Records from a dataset
++++

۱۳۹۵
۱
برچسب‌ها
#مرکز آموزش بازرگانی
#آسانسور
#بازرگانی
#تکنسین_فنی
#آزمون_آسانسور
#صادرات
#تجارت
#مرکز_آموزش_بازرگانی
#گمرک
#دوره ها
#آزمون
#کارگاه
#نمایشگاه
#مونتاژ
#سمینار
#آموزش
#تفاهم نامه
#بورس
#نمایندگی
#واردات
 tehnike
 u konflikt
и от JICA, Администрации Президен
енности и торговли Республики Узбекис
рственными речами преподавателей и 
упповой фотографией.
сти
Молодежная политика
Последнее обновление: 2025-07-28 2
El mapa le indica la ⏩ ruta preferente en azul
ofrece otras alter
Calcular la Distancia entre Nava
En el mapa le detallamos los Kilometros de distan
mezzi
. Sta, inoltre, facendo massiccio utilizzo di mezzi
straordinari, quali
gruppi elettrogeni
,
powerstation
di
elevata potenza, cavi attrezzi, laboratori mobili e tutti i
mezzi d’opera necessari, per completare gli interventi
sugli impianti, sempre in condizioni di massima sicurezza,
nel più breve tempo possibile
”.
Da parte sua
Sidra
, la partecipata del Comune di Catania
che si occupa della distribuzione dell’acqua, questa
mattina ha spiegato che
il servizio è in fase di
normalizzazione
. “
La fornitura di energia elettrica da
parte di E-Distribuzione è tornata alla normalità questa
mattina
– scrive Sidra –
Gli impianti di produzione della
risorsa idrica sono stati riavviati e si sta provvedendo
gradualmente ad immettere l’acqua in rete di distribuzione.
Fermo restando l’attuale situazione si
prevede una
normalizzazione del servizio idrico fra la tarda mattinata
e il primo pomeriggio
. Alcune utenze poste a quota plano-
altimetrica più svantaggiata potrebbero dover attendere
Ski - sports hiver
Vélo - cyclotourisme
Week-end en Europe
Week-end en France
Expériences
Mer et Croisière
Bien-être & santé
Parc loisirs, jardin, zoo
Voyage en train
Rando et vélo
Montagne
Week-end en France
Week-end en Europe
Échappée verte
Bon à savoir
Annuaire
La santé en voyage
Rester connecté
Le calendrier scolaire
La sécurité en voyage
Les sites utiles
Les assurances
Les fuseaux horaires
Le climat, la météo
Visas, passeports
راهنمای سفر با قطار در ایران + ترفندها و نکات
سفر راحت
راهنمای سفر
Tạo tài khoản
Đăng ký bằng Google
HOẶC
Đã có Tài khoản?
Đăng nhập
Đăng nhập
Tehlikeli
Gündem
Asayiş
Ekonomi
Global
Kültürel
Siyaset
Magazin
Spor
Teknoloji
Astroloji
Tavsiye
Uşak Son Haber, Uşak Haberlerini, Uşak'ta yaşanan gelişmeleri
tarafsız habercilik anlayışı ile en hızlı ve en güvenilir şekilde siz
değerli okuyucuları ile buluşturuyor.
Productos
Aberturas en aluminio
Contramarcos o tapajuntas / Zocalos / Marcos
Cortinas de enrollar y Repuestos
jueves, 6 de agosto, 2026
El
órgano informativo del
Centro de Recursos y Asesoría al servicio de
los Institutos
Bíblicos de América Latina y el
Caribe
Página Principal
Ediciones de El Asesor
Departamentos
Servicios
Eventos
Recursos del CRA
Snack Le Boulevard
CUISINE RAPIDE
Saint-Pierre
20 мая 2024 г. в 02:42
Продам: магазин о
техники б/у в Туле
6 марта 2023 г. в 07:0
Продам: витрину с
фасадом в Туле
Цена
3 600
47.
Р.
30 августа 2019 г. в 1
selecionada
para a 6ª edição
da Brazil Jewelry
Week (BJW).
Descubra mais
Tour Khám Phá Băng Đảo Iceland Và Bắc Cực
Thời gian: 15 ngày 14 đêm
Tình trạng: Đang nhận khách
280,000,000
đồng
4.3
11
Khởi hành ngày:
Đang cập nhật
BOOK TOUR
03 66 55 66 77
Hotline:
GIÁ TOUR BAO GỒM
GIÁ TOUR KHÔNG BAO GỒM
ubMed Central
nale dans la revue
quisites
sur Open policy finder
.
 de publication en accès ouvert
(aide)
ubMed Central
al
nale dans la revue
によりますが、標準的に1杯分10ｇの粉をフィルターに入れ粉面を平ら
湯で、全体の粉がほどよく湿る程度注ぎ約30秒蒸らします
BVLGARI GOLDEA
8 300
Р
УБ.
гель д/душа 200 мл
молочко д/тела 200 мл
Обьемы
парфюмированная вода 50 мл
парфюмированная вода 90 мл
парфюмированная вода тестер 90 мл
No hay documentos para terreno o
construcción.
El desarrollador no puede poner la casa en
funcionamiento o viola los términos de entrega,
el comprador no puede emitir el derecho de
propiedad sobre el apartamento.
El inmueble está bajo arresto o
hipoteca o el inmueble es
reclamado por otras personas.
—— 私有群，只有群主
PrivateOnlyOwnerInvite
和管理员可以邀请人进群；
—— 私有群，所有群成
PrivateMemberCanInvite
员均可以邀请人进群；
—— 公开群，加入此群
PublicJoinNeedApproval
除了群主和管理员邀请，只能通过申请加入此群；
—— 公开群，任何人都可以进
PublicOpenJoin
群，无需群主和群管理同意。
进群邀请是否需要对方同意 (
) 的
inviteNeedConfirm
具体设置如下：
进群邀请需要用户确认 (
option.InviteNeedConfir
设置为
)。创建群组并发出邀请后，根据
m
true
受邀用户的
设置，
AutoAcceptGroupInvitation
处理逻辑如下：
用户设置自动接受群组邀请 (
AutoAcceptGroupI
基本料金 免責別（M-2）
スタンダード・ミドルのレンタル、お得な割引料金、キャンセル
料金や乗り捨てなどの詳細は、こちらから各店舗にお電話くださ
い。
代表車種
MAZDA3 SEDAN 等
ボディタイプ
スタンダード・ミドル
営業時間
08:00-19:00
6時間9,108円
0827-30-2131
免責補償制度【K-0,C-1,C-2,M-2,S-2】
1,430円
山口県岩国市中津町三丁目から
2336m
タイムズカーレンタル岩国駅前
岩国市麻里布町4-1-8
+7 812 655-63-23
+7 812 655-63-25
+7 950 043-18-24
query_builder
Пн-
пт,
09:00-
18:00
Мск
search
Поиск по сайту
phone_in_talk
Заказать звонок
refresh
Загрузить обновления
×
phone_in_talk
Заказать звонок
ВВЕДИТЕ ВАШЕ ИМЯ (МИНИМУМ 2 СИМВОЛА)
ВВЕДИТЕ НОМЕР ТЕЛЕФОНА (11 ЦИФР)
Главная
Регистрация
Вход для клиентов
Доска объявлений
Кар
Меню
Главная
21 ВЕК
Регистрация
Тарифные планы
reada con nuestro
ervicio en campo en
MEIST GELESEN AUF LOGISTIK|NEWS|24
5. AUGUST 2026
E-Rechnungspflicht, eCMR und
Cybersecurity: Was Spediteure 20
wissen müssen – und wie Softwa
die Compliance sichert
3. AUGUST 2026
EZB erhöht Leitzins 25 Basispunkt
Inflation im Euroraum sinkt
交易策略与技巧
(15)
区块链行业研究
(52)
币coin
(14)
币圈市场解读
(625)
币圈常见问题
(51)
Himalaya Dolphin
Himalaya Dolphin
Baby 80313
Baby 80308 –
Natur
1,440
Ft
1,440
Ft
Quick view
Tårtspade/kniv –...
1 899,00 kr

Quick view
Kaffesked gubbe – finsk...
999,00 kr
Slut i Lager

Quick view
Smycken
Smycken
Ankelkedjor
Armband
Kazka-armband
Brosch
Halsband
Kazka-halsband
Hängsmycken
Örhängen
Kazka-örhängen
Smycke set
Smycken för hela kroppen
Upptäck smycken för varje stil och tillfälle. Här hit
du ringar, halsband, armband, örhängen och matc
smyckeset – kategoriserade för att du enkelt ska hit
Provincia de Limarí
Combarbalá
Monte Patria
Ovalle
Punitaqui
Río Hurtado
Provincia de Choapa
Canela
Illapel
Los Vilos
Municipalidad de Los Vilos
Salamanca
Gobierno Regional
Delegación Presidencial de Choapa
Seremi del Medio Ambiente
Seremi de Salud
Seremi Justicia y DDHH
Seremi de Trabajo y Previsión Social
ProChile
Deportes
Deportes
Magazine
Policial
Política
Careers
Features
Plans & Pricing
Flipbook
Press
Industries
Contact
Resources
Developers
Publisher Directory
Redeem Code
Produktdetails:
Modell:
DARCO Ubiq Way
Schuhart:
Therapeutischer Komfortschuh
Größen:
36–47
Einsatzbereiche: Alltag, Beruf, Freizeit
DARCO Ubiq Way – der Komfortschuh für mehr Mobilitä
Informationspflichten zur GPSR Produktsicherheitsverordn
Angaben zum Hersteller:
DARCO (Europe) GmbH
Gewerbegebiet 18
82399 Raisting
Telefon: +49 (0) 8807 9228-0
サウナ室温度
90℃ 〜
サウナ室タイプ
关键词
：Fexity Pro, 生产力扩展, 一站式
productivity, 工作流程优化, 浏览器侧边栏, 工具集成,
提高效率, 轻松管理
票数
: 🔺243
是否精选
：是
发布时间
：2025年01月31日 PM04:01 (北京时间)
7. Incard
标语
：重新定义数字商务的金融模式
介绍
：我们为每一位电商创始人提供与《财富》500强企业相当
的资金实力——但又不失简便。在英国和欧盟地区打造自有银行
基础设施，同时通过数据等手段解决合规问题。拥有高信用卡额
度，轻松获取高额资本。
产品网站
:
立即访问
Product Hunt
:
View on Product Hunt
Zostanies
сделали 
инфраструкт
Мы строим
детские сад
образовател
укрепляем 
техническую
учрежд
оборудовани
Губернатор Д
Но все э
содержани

++++

Reproduce the records verbatim, beginning with their first line and ending with the line that contains "elevata potenza, cavi", with both ends included.

» **RESPONSE**
۱۳۹۵
۱
برچسب‌ها
#مرکز آموزش بازرگانی
#آسانسور
#بازرگانی
#تکنسین_فنی
#آزمون_آسانسور
#صادرات
#تجارت
#مرکز_آموزش_بازرگانی
#گمرک
#دوره ها
#آزمون
#کارگاه
#نمایشگاه
#مونتاژ
#سمینار
#آموزش
#تفاهم نامه
#بورس
#نمایندگی
#واردات
 tehnike
 u konflikt
и от JICA, Администрации Президен
енности и торговли Республики Узбекис
рственными речами преподавателей и 
упповой фотографией.
сти
Молодежная политика
Последнее обновление: 2025-07-28 2
El mapa le indica la ⏩ ruta preferente en azul
ofrece otras alter
Calcular la Distancia entre Nava
En el mapa le detallamos los Kilometros de distan
mezzi
. Sta, inoltre, facendo massiccio utilizzo di mezzi
straordinari, quali
gruppi elettrogeni
,
powerstation
di
elevata potenza, cavi attrezzi, laboratori mobili e tutti i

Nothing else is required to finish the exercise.